Other areas lack the grid-like precision. The land looks as though it has contracted smallpox. Yes, this is how we exercise good stewardship. In Australia the Northern Territory is about to suffer the fracking plague. Exploratory drilling has just started. The Aboriginals are outraged. The damage will be immense. The governments don't care. Alternative sources of, say, diesel fuel, are available, but these don't fit the corporations' business models and the governments don't care.

After splitting and hauling in some more firewood to keep the temperature of the house above 15C, I sat down and had a chance to catch your interview with Bethany McLean. The information prompted the question above and the answer was obvious; our grandkids and great-grandkids. Having lived and worked in the Western Sedimentary basin for over 40 years, the general modus operandi in the oilpatch is get it while you can. Not unlike real estate, it’s not how much you make on each transaction, it’s how manying transaction you make that sets the priority. Whether it’s Aubrey McClendon, Warren Buffet, Charlie Munger, Donald Trump or who have you, they’ll tend to be found on the same end of the Bell curve; a flat narrow tail…
The oil patch isn’t appreciablely different than most male oriented success stories, as Bethany diligently notes. Agriculture isn’t much different (allbeit the margins are a lot tighter on a per acre basis)."If I can just make it through the next year or the next business cycle, I’ll be happy. Oh, and subsidies help. "Life, liberty and the pursuit of happiness is the common mantra of not only the US mentality, but of the the human condition in general.
I think I may have referenced one of John Maynard Keynes quotes in a past post (my apologies); “in the long term, we’re all going to be dead”! Chris is right, “the next 50 years is going to be completely different from the past.” Enjoy the ride and perpare your descendants! Counterfeiting may become a growth industry.
Interesting, but a somewhat cursory discussion, given the potential scope of the subject.Good job, guys!

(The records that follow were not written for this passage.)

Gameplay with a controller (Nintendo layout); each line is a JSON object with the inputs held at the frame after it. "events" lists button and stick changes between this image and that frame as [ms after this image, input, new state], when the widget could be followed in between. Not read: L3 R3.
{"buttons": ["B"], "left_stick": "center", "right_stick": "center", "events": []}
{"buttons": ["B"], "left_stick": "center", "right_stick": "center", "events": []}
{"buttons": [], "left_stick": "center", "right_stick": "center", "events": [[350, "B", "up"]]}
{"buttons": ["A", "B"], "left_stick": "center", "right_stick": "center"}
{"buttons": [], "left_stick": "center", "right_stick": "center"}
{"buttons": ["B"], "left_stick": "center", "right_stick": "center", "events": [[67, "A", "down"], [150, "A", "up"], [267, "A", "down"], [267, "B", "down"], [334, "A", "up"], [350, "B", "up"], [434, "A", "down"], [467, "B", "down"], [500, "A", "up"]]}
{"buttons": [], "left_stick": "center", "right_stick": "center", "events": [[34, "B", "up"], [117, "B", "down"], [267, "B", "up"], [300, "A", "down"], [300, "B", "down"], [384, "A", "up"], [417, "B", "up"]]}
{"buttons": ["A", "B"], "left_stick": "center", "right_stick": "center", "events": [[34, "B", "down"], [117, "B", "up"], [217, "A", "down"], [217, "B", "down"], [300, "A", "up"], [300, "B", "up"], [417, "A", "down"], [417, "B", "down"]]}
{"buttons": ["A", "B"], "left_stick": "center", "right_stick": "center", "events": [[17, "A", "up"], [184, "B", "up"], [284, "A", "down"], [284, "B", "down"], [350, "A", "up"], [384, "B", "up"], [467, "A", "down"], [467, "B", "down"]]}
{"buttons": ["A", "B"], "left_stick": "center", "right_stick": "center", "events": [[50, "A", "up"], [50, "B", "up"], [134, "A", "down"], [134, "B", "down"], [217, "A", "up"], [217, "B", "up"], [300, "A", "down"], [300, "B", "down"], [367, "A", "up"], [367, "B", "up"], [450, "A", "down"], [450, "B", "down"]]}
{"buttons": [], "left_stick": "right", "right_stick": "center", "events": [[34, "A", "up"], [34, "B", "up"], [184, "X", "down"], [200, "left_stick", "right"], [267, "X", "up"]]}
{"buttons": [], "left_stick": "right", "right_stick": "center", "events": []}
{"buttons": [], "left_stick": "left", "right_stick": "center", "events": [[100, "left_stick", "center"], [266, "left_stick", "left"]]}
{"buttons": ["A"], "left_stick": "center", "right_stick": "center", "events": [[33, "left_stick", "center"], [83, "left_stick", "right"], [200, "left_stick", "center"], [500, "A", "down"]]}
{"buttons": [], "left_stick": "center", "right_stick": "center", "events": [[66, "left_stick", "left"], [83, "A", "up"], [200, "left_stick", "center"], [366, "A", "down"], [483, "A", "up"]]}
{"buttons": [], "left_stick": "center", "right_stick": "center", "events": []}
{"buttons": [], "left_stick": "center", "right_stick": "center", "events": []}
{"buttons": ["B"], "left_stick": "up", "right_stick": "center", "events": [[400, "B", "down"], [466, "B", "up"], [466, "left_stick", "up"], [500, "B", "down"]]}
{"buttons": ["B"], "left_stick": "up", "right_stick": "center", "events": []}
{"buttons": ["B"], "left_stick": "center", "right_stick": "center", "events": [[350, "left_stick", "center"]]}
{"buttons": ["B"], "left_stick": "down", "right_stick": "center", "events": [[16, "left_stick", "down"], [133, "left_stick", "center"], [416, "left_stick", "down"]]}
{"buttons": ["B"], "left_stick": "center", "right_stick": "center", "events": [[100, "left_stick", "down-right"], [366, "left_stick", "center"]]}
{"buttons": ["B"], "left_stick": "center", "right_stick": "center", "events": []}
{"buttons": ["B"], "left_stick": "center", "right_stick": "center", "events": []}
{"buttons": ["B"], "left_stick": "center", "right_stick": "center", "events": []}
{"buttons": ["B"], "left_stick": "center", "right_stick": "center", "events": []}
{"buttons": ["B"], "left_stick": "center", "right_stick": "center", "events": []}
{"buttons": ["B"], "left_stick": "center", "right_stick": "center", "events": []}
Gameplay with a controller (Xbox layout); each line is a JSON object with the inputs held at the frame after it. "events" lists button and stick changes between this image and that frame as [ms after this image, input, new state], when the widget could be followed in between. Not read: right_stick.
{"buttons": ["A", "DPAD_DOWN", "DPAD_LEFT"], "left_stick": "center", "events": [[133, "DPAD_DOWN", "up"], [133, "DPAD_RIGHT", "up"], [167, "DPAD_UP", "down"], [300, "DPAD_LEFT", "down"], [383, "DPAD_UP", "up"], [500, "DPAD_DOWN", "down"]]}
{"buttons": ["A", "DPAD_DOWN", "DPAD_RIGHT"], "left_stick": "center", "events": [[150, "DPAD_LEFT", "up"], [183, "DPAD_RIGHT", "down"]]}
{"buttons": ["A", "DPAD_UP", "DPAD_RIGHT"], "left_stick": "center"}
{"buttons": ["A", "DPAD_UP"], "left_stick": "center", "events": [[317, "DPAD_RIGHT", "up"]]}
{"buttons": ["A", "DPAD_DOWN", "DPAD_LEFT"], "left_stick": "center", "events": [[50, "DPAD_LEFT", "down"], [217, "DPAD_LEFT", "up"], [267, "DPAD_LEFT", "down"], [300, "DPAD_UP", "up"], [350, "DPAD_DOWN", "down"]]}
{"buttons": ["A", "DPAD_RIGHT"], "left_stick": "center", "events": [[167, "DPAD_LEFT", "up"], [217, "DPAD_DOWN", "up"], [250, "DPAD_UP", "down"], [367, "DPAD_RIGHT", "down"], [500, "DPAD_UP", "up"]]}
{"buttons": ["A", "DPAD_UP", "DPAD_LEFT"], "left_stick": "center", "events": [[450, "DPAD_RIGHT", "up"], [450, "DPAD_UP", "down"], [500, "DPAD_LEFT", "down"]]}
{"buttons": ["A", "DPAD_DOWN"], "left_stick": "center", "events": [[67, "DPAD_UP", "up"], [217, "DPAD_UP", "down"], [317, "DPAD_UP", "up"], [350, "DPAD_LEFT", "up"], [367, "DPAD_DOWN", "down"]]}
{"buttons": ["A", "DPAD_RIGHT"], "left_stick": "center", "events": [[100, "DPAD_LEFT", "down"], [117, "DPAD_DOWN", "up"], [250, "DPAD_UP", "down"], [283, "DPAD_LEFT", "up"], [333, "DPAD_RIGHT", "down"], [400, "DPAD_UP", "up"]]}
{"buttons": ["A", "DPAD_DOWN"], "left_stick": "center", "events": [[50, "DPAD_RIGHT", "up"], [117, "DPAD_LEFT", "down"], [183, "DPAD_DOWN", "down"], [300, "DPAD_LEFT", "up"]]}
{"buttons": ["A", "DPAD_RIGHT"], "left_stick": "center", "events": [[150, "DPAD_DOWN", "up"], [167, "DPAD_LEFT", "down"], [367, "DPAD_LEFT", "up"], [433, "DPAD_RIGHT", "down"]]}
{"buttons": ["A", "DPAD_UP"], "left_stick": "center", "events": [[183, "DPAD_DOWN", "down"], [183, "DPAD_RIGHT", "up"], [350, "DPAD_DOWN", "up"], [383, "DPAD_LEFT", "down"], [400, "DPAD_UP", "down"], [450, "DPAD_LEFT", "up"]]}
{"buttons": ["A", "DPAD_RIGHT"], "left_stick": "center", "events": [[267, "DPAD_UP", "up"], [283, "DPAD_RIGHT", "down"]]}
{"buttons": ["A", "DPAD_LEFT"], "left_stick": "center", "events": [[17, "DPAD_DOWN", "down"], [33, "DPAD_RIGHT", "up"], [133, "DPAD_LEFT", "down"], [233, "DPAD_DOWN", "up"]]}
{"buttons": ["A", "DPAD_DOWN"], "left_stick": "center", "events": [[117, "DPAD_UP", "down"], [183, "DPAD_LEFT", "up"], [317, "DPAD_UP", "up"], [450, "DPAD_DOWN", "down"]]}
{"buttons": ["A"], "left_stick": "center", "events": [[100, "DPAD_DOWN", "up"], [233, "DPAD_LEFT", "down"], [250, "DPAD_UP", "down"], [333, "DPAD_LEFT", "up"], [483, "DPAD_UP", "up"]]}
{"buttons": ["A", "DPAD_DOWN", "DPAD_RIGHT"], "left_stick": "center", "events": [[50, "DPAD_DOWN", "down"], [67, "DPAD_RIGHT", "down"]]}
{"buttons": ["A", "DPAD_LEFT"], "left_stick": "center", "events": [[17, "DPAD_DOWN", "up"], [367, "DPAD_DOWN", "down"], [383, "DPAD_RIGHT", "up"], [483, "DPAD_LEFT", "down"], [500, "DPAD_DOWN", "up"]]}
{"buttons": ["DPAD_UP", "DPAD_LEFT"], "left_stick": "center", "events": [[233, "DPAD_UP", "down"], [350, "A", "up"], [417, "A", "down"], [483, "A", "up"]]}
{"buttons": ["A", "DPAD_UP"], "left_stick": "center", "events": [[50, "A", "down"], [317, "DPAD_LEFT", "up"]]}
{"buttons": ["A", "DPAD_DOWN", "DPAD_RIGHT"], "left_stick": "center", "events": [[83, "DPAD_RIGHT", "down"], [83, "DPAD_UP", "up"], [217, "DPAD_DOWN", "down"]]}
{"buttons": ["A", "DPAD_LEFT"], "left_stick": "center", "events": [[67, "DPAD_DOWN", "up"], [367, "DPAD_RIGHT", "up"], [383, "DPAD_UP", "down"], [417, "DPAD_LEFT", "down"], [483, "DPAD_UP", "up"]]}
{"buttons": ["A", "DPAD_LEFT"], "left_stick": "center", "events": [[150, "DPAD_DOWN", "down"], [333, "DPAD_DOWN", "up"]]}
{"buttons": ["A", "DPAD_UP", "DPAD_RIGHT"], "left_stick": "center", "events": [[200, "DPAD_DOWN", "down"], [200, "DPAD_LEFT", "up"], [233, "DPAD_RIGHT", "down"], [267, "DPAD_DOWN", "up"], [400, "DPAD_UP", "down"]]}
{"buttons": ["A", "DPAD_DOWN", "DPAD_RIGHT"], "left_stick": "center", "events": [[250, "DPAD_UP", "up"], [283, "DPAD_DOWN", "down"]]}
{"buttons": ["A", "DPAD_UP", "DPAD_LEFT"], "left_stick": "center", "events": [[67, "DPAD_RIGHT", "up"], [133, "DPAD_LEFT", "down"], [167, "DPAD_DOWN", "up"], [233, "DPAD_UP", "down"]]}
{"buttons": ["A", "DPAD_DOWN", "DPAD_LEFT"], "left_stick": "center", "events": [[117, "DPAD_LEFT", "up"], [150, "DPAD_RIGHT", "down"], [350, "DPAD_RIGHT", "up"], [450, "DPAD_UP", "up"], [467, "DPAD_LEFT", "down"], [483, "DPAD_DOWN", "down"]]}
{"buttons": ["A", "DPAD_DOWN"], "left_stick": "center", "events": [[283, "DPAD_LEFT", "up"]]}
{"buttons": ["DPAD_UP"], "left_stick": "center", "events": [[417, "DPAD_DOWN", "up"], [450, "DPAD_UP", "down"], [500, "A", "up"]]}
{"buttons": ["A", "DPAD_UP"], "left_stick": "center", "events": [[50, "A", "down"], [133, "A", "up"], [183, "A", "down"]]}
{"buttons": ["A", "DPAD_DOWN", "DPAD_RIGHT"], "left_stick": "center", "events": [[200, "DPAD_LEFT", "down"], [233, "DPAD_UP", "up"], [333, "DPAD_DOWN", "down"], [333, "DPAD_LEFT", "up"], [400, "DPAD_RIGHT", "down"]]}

I absolutely loved this interview. What struck me as surprising, however, was that Bethany seemed to be mostly unaware about our energy predicament and clinging on to the hope of technological change and energy substitution (now I'm getting a deja vu regarding some of my other most recent comments). I guess the problem is that as society becomes more and more specialized it's harder and harder to see the big picture, so even if you study the fracking situation in detail you may miss the bigger oil and gas story.
Speaking of experts, I would love if you guys could bring back Mark Cochrane to discuss the latest climate science, including the very disturbing recent study about stratocumulus cloud disappearance under high levels of CO2 that humanity may unfortunately trigger in the coming century. Even more points if you could torture him to take a look at the most recent musings of Guy McPherson, who has moved up his human extinction estimate from 2036 to 2027. Yes, Guy is an alarmist, pessimist and not exactly a climate scientist, but he still understands climate science better than I do and I'd love to see a real scientist go through Guy's latest logic.

In the 1980s, the US turned the oil spigots to full open, exploiting the Gulf and North Slope resources so fast that oil prices crashed and stayed there for quite a while. I think it’s fairly well recognized now that this was an intentional strategy designed to undercut the oil revenue going to the USSR. And it worked, with the USSR breaking up within the decade. Yes, there were other factors in the failure of the Soviet Union, but loss of oil revenue was a key reason that their economic instability increased to the point where the union failed (and – bonus! – Western interests could start to penetrate).
PP’ers have been speculating about fracking mostly within the realm of financial scammery and energy/environmental foolishness. It is certainly the latter and is probably the former – jeez, what ISN’T part of the Big Ponzi these days? But since US fracked oil came online, oil prices have been much lower, putting revenue pressure on Russia, Venezuala, and all the various OPEC client states the US tries to keep in line. Additinally, because oil is not nationalized in the US (and for multiple other reasons), low oil prices are more positive than negative for the US.
The big pile of free money created by the Fed after 2008 has made it easy to fund this fracking/geopolitical strategy. From the perspective of those plotting the continued global hegemony of the US, it probably was an easy call.
Now, the real question: What comes after this phase inevitably winds up? Not likely to be pretty.

An excellent podcast. She is an amazing guest, so if you can get her on the roster every few years, I think that’d be good. I’m going to go buy her book if fornonother reason than to support her coming onto the site. I also plan on using this podcast in my Econ classes, because it’s never a bad thing to show my girls that understanding economics isn’t beyond their ability as females.

just excellent!
“The U.N. says that, in order to avoid catastrophic levels of warming, we need a global mobilization at the level of World War II. We know, from history, we didn’t fight that war out of hope or optimism. It was out of fear and alarm.”